Citation: Pranav Anand, Marilyn Walker, Rob Abbott, Jean E. Fox Tree, Robeson Bowmani, and Michael Minor (2011) Cats rule and dogs drool!: Classifying stance in online debate. Proceedings of the 2n Workshop on Computational Approaches to Subjectivity and Sentiment Analysis (RSS)
Internet Archive Scholar (search for fulltext): Cats rule and dogs drool!: Classifying stance in online debate
Tagged: Computer Science (RSS) online argumentation (RSS), NLP (RSS), stance (RSS), disagreement (RSS), Mechanical Turk (RSS), natural language processing (RSS), discourse analysis (RSS), cue words (RSS)

Summary

Investigates the problem of classifying stance using 1113 two-sided debates for 12 topics, from the debate website Convinceme.com.

They note that there are 3 dialogue structure elements at Convinceme.com:

  1. the side (e.g. pro or con)
  2. explicit rebuttal links
  3. temporal context/state of the debate at a particular time.

They identify rebuttals with 63% accuracy, and classify the side of debates by 54-69% using lexical and contextual features (compared to 49-60% for a unigram baseline).
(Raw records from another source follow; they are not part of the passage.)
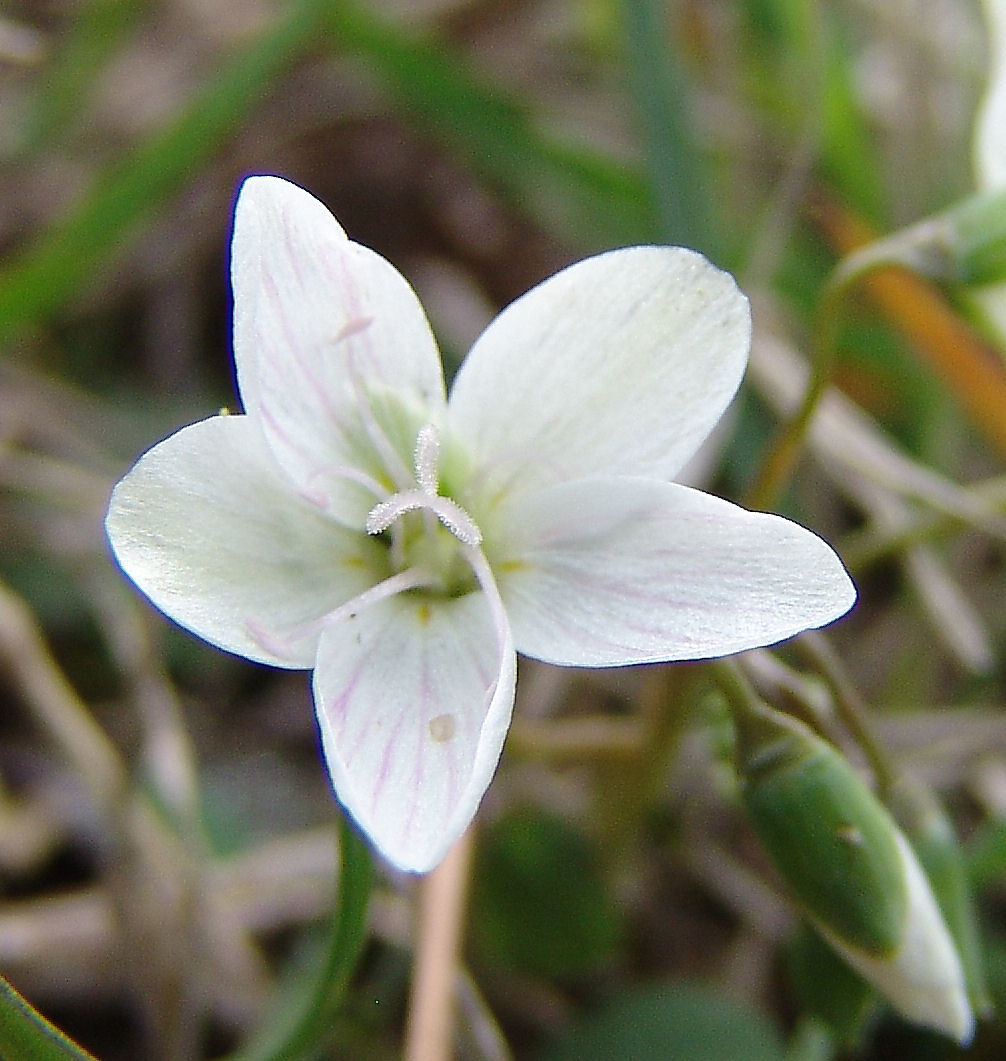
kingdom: Plantae
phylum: Tracheophyta
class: Magnoliopsida
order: Caryophyllales
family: Montiaceae
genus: Claytonia
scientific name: Claytonia virginica
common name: Virginia springbeauty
Human annotators, however, can classify the side of debates 73% of the time (rebuttals) and 87% of the time (non-rebuttals). Posts were difficult to classify in some cases, e.g. short comments and ad hominem responses (39% of those where only 4-6 of the 9 annotators were correct); ambiguous and out-of-context comments (17%); and meta-debate comments (10%).

They distinguish ideological and non-ideological topics. Ideological topics have:

  • more posts per author
  • more rebuttals per topic
  • more context-dependence

Yet post length is not correlated with these.

Rebuttals have

  • more "markers of dialogic interaction"
  • more pronouns (you, that, it)
  • more ellipsis
  • more dialogic cue words

Human Annotation

Mechanical Turk was used to get human annotations to judge what side a post was on, without context. They present some interesting results about which posts are harder and easier to place.

Machine Learning

They used the Weka toolkit and two classifiers: NaiveBayes and JRip with the following feature sets:

  • Post info (IsRebuttal, Poster)
  • Unigrams
  • Bigrams
  • Cue words (initial unigram, bigram, and trigram)
  • Repeated punctuation (collapsed into ??, !!, ?!)
  • LIWC measures and frequences
  • Dependencies derived from the Stanford parser
  • Generalized dependencies (POS of the head word, opinion polarity of both words)
  • Context features ("matching features use for the post from the parent post")

See also

An extended journal version of this paper was submitted as That’s your evidence?: Classifying stance in online political debate

Theoretical and Practical Relevance

Their corpus is available!

May contribute to long-term goals; they suggest that their work is motivated by

  1. Automatic summarization
  2. Understanding persuasiveness
  3. "Identifying the linguistic reflexes of perlocutionary acts" (e.g. persuasion, disagreement)

Significant review of related work, embedded in the paper.